Quem já foi ao Ceará sabe que homem cearense é cabra macho e que não se satisfaz só com sonhar. E já que a Via Láctea fica longe e que não dava pra virar um elefante, não importa quantos amendoins Seu Joaquim comesse, lá foi ele correr atrás de seu sonho mais distante. Dois mil e quatorze quilômetros, para ser mais exato. A distância entre Choró, a pobre vila que viu seu Joaquim crescer e a nova capital brasileira parecia infinita aos olhos cansados do cearense e de sua família, que pegaram ônibus, caminhão, carona e jegue, mas enfim chegaram num tal de Plano Piloto. Ironia de Deus, pensou Seu Joaquim. A cidade escolhida para que a família de Choró enfim pilotasse sua vida tinha o centro apelidado de Plano Piloto. É destino. É aqui mesmo que vamos ficar.
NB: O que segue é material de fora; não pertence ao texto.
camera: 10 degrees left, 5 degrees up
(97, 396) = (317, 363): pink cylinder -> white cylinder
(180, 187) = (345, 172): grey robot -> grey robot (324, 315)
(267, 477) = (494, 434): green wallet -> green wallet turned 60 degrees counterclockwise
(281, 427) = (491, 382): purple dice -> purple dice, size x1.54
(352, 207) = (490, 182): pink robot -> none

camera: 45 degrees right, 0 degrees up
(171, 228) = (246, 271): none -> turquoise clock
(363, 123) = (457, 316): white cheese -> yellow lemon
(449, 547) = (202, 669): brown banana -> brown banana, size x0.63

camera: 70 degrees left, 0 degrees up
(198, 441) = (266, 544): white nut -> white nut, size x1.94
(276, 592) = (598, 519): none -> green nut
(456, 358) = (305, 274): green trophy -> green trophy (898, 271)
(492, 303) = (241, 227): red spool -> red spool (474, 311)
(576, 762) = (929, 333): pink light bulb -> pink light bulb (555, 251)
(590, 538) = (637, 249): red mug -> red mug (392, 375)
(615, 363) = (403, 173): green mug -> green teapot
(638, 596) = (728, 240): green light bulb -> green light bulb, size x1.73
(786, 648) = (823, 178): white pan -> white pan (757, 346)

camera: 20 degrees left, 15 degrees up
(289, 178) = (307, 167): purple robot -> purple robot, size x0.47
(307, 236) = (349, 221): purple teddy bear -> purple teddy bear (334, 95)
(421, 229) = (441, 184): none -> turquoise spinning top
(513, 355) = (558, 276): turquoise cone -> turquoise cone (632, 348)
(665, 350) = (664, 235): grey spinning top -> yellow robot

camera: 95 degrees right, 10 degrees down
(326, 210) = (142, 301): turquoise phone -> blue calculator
Não deu. Brasília é uma cidade de promessas mas também uma cidade que engana. E entre as obras de Niemeyer e o sonho de Kubitschek, Joaquim se perdeu. Se perdeu e entendeu que aquele lugar não se chamava Plano Piloto porque era o lugar onde ele pilotaria a sua vida, mas porque era onde Seu Joaquim assistiria a sua vida sendo pilotada. Pilotada por medo, fome, sede, frio, trabalho, trabalho e trabalho. E parecia que o sonho de Seu Joaquim estava a mais de dois mil e quatorze quilômetros de distância.

Só não é certo dizer que Seu Joaquim e sua família comeram o pão que o diabo amassou porque, na verdade, eles não comeram quase nada. Foram anos de um sofrimento mais intenso que o sol do sertão do Ceará. Hoje, Seu Joaquim finalmente pilota sua vida, do jeito que sempre sonhou. Pilota sua vida, a de muitos outros e um ônibus amarelo que sai de Planaltina e chega na rodoviária daquele tal Plano Piloto. Finalmente seu Joaquim tem o controle que sempre quis dar à sua vida, e, quando perguntado o que tem a dizer sobre sua jornada até aqui, responde bem-humorado “hoje eu dou Graças à Deus que nem tudo na vida é passageiro”.